▸ Requirement 1
Collect every line of the records that contains the string "construction", matching case exactly.

# what kind of cage



## sancto (Apr 21, 2007)

Hello all, I have a pigeon that is not releaseable yet, I have him in a rabbit cage......Is there a cage that would be good for a pigeon ? Do I need a flight cage like the midwest 2000 or something tall ? Any websites that I could look into for a good size cage for him, that are reasonably priced....Thanks Sancto


----------



## Charis (Feb 11, 2007)

For a pigeon, long is better than tall. If the bird is outside please remember the cage need to be secure and safe from day time and night time predators. We recommend it be made of 1/4 inch hardware cloth. Also the cage should be sheltered from extreme heat and cold and moisture. As far as a certain brand...I don't know about that.

They should have as much room as you have the room to give them. The size of the rabbit cage would be a minimum size in my opinion.


----------



## Insomniac (Aug 21, 2007)

When we kept our pigeons in the house, we kept them in X-Large Wire Dog Crates which gave them space to fly and enough space to walk around on the ground. The entire front door opens which makes cleaning easy. We kept one pair per cage and let them out to fly around the house for a few hours everyday.


----------



## nbdyuknow (Apr 10, 2007)

I have a "house pigeon." I don't keep her in her home very often unless I am not at home or she is sitting on eggs. Here is an older photo of her home, hope this helps:


----------



## Skyeking (Jan 17, 2003)

The rabbit cages seem to work nice, for times when the bird needs to be in as there is no supervision, as long as the bird has plenty of time outside of the cage.

The dog crates are nice, but the spaces between the bars can be wide enough for them to get their heads thru, and we have seen it happen here, where they get them stuck. So, I wouldn't use the dog kennel crates long term.


----------

▸ Requirement 2
In the thread on pigeon cages, start at the words "For a pigeon, long" and stop after "know about that.". Reproduce that part with "cage" switched to "enclosure".

▸ Extracted entries
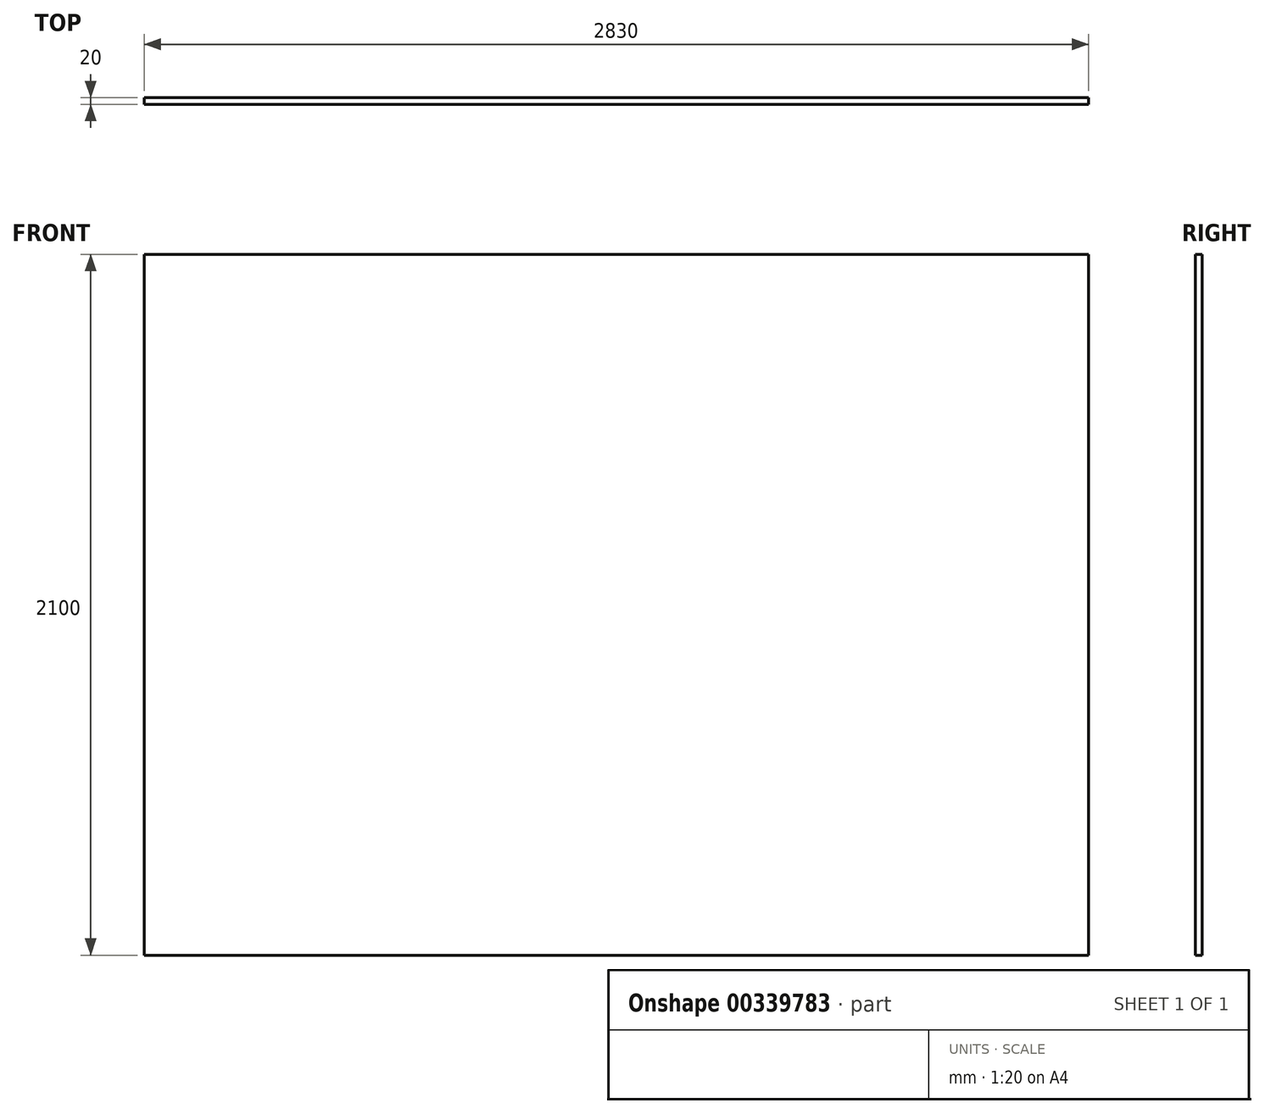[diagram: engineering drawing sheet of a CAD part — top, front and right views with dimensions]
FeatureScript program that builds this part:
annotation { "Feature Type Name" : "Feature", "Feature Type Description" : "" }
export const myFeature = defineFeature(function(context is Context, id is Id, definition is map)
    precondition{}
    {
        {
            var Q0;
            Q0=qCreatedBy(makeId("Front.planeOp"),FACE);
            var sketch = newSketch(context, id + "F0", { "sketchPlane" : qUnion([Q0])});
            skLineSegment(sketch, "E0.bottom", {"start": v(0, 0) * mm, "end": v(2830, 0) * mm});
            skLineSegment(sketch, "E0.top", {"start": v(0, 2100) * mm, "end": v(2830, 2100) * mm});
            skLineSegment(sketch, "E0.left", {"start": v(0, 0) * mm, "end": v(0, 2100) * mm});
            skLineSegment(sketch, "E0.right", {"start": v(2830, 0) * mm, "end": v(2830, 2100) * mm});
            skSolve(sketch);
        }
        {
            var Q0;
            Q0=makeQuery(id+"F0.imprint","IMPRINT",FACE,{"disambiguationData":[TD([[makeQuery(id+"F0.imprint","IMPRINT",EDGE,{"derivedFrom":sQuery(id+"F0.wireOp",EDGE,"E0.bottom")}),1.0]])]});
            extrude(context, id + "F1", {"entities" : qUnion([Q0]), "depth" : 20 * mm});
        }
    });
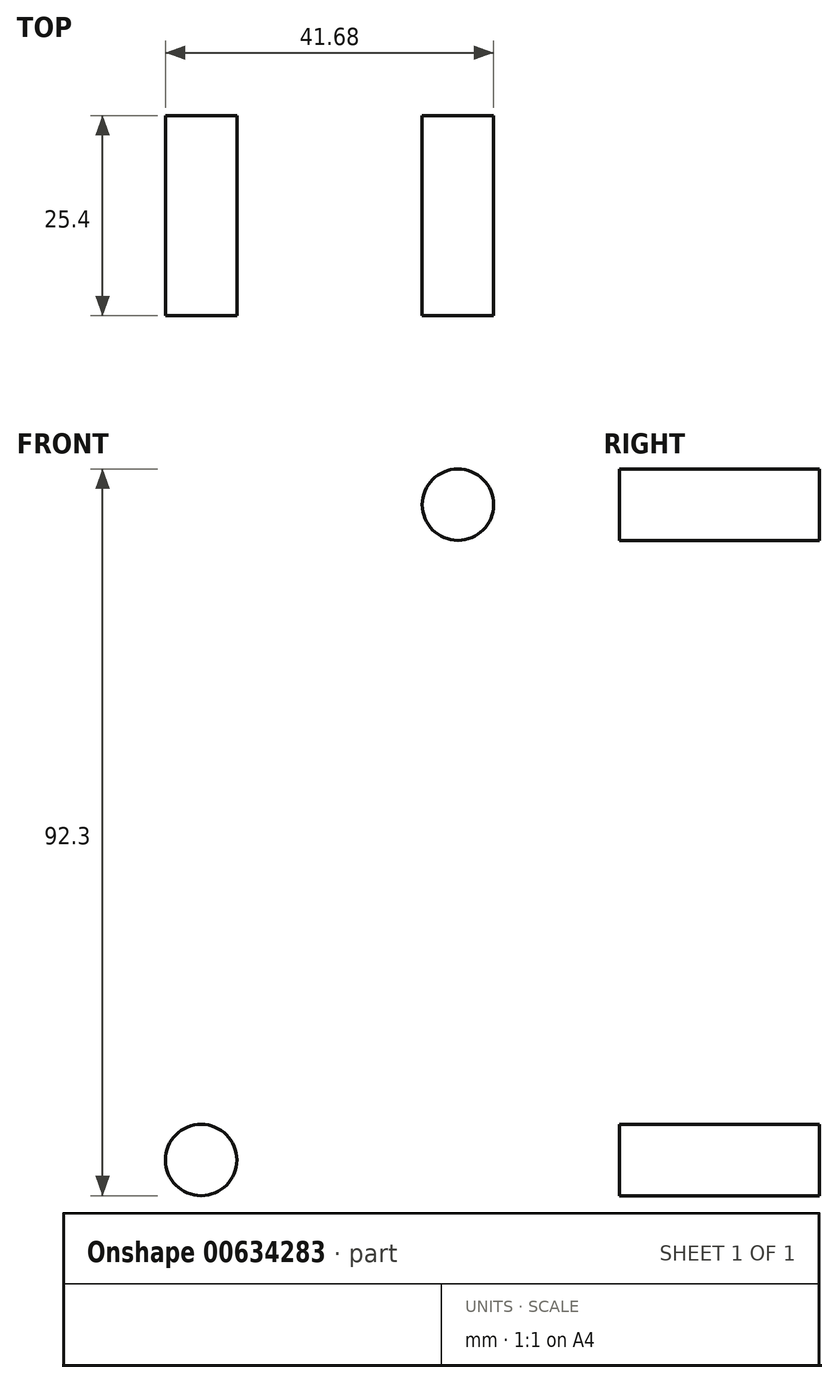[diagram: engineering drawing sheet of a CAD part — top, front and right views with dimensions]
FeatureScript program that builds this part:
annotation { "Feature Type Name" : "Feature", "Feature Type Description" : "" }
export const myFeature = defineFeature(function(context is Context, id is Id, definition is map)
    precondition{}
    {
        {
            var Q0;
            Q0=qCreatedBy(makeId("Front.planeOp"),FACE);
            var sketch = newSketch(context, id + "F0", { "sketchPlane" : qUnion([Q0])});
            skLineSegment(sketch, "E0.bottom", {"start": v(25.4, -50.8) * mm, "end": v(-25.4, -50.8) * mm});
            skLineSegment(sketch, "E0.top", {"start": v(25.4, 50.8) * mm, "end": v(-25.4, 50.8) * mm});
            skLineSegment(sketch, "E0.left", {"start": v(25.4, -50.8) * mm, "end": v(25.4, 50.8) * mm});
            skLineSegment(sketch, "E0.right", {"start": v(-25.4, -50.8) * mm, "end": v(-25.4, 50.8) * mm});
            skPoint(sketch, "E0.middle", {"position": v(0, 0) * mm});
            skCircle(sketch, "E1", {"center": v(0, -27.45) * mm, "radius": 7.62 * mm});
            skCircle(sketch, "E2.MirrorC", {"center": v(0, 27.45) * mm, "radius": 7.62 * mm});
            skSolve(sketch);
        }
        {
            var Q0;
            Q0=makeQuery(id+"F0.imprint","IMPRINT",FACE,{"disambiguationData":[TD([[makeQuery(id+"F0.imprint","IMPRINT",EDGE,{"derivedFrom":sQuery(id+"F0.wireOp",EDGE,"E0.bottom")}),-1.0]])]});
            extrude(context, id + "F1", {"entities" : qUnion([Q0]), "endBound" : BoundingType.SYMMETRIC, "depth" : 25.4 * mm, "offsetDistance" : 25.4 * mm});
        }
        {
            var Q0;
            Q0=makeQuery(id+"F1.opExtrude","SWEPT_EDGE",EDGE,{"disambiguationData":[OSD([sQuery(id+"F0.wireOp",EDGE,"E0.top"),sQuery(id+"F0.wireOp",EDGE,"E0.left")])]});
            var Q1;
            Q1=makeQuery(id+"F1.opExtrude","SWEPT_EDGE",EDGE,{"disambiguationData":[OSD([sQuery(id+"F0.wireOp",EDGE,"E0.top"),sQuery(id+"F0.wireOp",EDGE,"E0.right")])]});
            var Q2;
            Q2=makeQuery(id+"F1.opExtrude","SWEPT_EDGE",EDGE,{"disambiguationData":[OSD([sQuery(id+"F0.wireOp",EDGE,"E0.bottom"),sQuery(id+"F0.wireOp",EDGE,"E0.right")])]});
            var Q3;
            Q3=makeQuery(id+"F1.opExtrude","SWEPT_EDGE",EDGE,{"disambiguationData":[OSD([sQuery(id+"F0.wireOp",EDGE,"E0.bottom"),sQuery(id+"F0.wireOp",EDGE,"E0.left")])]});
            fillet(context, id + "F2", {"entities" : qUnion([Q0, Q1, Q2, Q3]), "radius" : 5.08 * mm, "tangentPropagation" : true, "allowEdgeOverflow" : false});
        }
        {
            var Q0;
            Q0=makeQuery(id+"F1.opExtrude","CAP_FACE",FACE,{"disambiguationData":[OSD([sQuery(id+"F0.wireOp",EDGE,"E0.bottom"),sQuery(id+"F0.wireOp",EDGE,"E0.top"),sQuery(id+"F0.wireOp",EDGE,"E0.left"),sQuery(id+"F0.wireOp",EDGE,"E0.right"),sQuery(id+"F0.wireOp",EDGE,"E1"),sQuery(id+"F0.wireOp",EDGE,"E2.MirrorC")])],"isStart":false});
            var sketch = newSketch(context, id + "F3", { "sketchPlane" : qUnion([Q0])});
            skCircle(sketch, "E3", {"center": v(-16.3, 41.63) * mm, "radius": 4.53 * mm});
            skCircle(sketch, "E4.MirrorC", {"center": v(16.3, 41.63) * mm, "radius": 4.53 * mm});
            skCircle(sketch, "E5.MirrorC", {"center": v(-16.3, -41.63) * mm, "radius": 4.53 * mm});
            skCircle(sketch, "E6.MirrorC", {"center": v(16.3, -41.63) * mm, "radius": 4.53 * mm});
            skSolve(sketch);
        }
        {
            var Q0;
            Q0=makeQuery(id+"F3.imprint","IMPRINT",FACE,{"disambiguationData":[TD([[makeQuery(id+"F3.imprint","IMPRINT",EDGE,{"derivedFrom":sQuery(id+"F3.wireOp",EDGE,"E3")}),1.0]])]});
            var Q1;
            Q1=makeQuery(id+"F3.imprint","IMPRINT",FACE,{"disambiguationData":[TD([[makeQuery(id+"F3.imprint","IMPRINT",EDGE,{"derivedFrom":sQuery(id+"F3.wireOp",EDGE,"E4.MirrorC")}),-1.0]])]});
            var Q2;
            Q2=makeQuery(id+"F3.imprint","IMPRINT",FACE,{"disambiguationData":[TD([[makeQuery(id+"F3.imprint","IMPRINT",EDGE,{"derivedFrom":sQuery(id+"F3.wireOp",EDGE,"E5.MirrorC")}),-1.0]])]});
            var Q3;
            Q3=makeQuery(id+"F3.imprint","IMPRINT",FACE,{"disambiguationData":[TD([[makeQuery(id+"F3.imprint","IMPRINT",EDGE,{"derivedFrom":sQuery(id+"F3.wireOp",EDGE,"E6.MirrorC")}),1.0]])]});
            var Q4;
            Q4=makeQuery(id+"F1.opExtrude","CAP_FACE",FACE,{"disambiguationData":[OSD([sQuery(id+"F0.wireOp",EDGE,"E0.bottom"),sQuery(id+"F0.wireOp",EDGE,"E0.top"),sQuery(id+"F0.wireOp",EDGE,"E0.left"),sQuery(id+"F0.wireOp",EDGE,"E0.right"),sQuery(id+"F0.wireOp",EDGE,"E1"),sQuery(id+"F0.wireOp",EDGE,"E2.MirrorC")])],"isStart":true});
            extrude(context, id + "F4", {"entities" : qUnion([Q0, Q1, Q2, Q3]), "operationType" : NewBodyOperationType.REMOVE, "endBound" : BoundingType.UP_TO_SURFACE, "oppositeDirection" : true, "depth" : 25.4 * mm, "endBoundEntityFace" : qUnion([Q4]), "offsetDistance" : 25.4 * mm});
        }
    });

---

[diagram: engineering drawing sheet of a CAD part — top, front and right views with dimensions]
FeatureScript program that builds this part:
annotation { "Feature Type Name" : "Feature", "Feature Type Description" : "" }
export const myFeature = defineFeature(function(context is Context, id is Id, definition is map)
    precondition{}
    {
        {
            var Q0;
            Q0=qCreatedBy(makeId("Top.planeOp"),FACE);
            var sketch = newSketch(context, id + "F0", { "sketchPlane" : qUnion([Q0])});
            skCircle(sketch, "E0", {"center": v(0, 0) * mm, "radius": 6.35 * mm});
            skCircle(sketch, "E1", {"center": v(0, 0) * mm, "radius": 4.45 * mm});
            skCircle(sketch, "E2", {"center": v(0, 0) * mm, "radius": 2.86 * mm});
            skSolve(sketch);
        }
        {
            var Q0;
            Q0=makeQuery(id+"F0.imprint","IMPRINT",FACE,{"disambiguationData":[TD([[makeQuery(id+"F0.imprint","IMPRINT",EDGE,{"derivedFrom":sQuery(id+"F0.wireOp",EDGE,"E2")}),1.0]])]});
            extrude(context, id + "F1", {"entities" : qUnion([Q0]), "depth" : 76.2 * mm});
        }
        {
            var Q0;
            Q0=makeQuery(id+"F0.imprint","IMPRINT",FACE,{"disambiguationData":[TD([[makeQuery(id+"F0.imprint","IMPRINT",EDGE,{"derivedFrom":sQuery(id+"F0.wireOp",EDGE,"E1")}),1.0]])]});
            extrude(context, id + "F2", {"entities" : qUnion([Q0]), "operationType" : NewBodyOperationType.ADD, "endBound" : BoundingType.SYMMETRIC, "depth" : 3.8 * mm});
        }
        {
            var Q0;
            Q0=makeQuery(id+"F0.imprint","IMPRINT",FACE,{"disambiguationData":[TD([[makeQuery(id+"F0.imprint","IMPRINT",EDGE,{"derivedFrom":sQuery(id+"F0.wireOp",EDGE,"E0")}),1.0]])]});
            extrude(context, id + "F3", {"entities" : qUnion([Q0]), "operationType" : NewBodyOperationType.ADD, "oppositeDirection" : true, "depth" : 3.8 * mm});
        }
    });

* * *

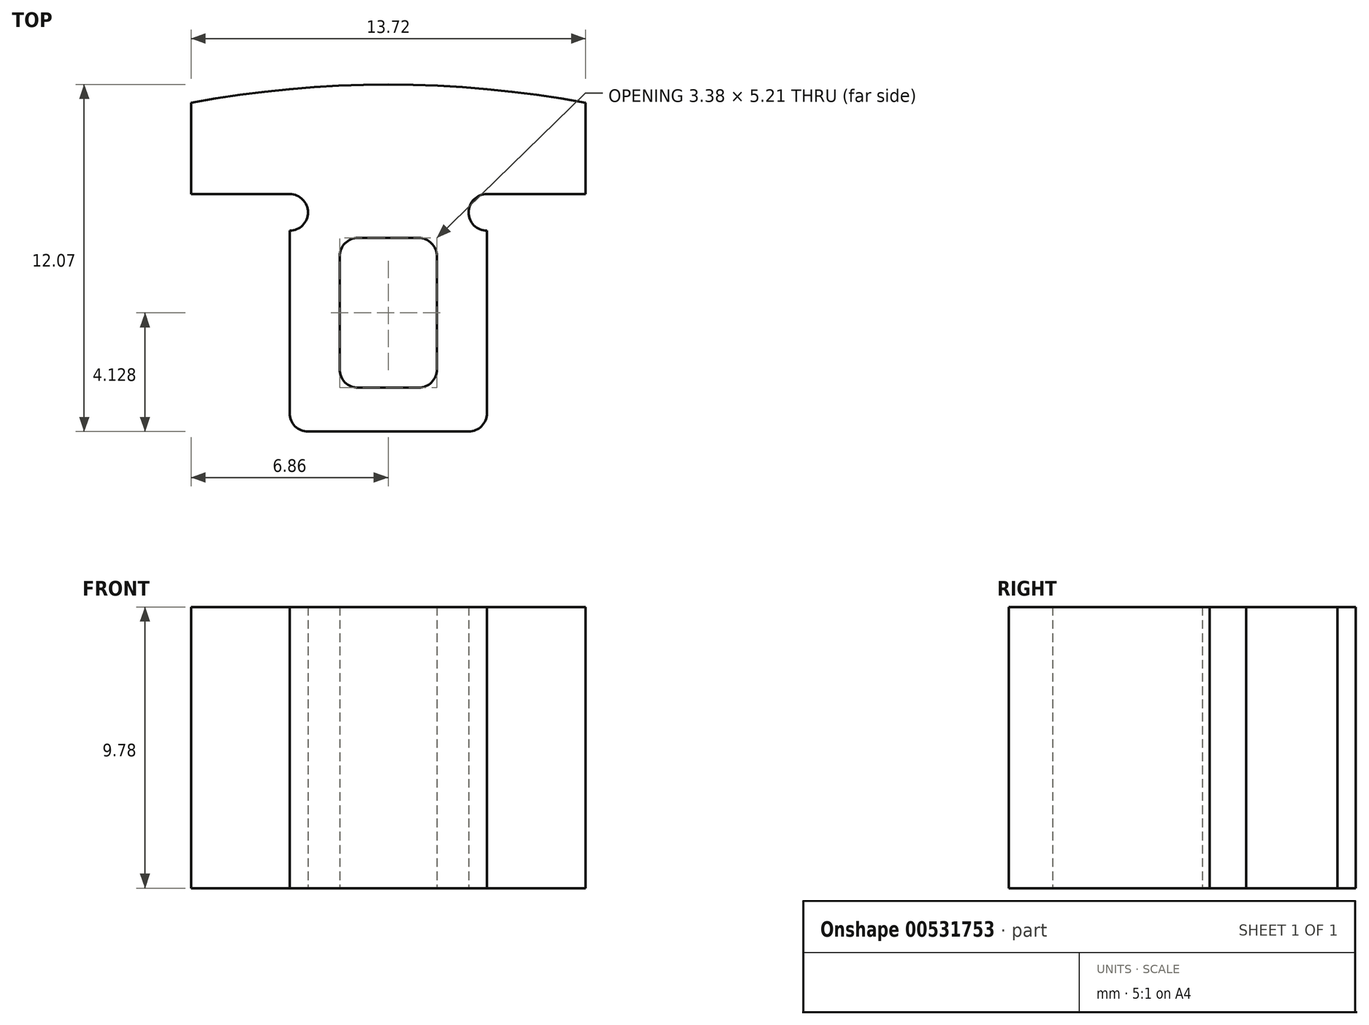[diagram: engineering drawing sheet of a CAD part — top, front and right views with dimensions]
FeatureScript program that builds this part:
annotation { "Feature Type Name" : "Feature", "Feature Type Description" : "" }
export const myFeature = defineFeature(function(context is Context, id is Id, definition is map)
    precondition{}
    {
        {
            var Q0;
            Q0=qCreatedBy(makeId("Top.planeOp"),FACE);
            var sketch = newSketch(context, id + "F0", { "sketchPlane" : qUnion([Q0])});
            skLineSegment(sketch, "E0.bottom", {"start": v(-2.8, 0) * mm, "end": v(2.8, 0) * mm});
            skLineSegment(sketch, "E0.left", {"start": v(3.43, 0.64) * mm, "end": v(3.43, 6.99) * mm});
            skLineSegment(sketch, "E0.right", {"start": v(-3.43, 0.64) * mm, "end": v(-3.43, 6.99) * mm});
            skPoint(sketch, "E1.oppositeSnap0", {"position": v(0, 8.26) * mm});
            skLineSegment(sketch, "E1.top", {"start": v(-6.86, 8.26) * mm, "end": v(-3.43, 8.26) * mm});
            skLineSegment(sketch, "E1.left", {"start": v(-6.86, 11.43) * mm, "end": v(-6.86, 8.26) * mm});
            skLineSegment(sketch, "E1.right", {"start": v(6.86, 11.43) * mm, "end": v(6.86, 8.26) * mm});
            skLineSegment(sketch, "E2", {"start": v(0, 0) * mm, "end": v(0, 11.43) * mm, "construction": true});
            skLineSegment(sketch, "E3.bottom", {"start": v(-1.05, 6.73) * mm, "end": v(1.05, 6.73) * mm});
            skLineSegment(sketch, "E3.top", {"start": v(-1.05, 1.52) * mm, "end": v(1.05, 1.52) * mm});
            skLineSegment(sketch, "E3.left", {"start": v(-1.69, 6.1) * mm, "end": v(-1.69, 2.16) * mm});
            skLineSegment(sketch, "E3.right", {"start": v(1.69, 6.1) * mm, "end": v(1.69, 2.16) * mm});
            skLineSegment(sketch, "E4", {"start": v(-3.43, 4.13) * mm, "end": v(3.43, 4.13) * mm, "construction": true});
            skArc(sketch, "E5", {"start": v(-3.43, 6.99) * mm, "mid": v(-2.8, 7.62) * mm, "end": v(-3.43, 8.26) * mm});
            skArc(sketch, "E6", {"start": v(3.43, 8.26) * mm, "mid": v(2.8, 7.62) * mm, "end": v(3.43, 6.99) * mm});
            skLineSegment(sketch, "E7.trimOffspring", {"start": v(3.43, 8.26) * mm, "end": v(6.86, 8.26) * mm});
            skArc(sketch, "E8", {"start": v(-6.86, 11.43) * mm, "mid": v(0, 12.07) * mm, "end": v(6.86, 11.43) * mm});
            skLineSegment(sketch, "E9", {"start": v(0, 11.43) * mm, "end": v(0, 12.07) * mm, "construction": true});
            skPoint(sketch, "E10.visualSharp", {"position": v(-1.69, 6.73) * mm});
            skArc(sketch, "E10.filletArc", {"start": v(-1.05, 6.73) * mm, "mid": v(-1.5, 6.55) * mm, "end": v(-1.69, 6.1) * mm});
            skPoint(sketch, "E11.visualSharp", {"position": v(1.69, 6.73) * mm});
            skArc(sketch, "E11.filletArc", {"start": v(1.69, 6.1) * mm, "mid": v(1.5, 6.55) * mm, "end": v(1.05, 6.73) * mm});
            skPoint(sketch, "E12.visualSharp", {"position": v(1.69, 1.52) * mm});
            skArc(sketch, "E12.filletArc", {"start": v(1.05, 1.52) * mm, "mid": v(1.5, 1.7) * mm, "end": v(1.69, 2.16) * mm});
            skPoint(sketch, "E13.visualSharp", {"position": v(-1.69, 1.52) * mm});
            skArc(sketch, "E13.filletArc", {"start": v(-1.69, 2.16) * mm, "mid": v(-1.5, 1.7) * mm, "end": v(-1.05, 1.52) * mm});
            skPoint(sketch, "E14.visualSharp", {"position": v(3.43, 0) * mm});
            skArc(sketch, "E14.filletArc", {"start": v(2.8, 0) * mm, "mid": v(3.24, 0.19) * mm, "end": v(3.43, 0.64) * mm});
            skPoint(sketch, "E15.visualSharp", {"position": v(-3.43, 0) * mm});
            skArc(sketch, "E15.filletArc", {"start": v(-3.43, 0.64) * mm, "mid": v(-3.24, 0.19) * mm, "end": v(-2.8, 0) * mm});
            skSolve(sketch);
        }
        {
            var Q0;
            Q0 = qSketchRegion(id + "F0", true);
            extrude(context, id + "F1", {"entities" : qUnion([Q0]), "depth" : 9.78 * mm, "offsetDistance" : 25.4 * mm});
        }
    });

▸ Exercise answer 1
            skLineSegment(sketch, "E2", {"start": v(0, 0) * mm, "end": v(0, 11.43) * mm, "construction": true});
            skLineSegment(sketch, "E4", {"start": v(-3.43, 4.13) * mm, "end": v(3.43, 4.13) * mm, "construction": true});
            skLineSegment(sketch, "E9", {"start": v(0, 11.43) * mm, "end": v(0, 12.07) * mm, "construction": true});

▸ Exercise answer 2
For a pigeon, long is better than tall. If the bird is outside please remember the enclosure need to be secure and safe from day time and night time predators. We recommend it be made of 1/4 inch hardware cloth. Also the enclosure should be sheltered from extreme heat and cold and moisture. As far as a certain brand...I don't know about that.